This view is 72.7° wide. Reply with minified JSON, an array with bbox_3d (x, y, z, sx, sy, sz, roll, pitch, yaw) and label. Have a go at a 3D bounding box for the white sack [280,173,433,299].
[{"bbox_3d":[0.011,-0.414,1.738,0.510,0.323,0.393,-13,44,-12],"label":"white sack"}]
* * *
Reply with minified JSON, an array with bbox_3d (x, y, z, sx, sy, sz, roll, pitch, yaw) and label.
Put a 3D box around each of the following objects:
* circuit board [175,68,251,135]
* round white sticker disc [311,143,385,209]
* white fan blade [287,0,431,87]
...
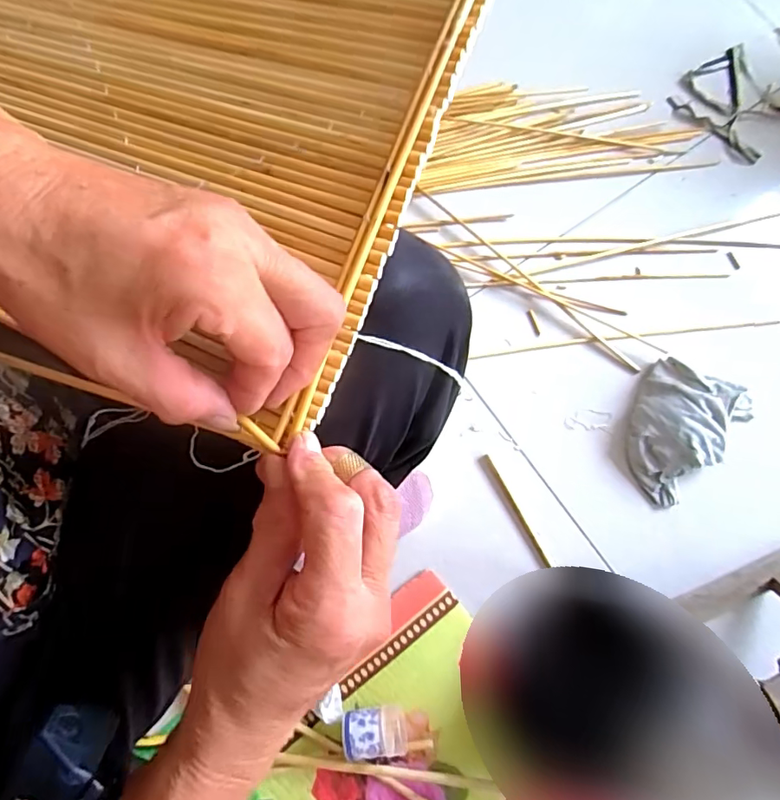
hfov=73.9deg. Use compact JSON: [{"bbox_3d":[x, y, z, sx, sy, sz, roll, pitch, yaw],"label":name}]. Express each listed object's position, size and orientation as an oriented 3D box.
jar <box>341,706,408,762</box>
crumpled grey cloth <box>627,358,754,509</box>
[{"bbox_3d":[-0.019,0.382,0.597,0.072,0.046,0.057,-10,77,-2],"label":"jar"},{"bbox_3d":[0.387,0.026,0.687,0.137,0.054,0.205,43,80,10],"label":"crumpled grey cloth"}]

• [PROBLEM DETAILS] Provide only the number of lines in the entries that hold the word "each".

• [FINISHED EXERCISE] 2